Plant development and resilience to environmental stresses strongly depend on the plants ability to regulate gene expression. Such regulation is achieved through the interaction of transcription factors (TFs) and cis-regulatory elements (CREs) in gene promoters and gene bodies. Divergence in gene regulation is generated mostly by sequence variation at the regulated genes, which creates new CREs or CRE variants that affect the TF binding potential (Wittkopp and Kalay, 2011). Theses sequence divergences in CREs are major players of phenotypic divergence and explain many domestication traits in crop species (Swinnen et al., 2016). The contribution of regulatory divergence to complex traits such as stress response remains mostly unknown.
Liu et al. (2018) make use of the 3 to 7 million years of genetic divergence between wild (S. pennellii) and domesticated (S. lycopersicum) tomato species to uncover the likely causes of wound response regulatory divergence. The study revealed that the response to artificial leaf wounding is massively different between the two tomato species: the speed and amplitude of the response vary, as well as the number of genes involved (see figure). S. pennellii has stronger constitutive defenses to start with in addition to faster response to wounding. S. pennellii reacts by massively downregulating genes including photosynthesis and metabolic pathways. On the other hand, S. lycopersicum induces a larger number of defense-related genes.

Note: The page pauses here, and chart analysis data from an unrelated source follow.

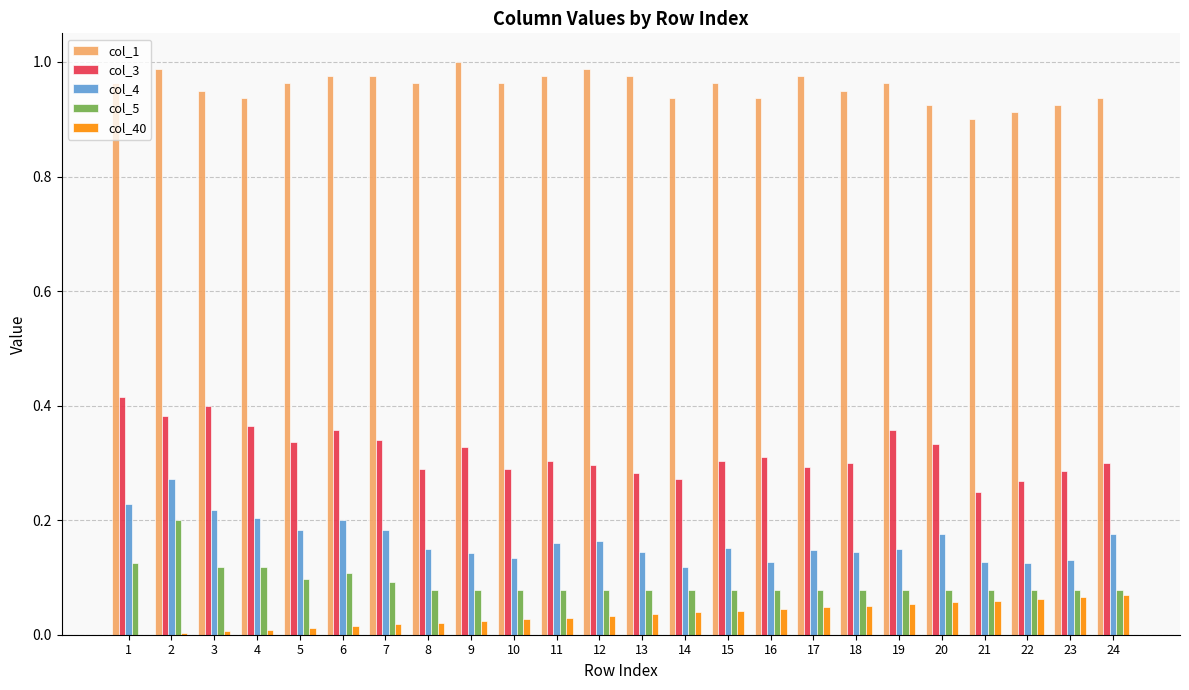

How many col_1 values are between 0 and 1?

24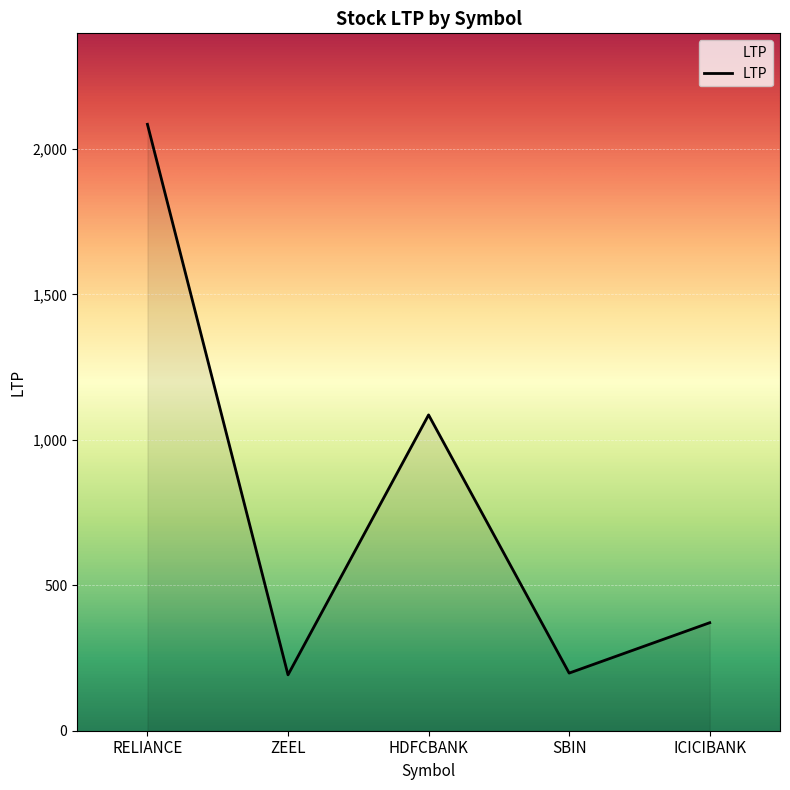

How many interior local valleys (lower than both neighbors) does the data have?

2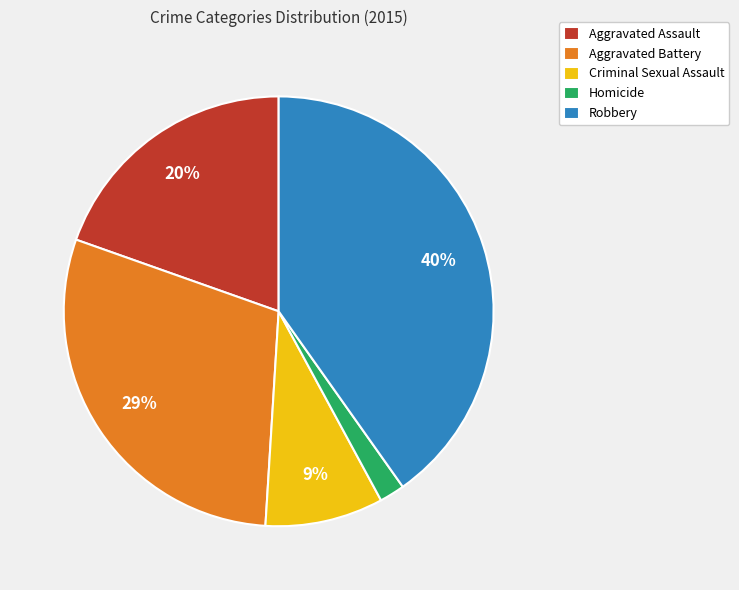

How many slices are in this pie chart?

5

Differential gene expression in response to leaf wounding after 0.5 and 2 h in the domesticated S. lycopersicum (Sl) and wild S. pennellii (Sp) tomato. The gray arrows indicate divergent regulatory responses. FC, fold change. (Reprinted from Liu et al. [2018], Figure 1B.)
To understand the genetic basis of these different regulatory programs, Liu and coauthors explored variation in putative cis-regulatory elements (pCREs). The pCREs were identified by bioinformatics detection of enriched short DNA sequence motifs upstream of wound response genes. The authors found that the minority (24–52%) of pCREs are present in both tomato species, while the remaining pCREs are species specific. Although concerning a minority of pCREs, the sequence variations in the consistently enriched pCREs are largely predictive of the divergence in gene regulation as the authors noted a correlation between pCRE site conservation and conservation of the gene expression response.
Altogether, each tomato species evolved its own collection of pCREs that fine-tune gene expression within species, while further modifying the core group of pCREs shared between species and predictive of wound response regulatory divergence. These results suggest major divergence in wound response gene regulation over the millions years of evolution by natural and artificial selection. This study further confirms large-scale genome divergence analyses of these two species (Kamenetzky et al., 2010), while providing new insights into the evolution of regulatory elements with tomato domestication.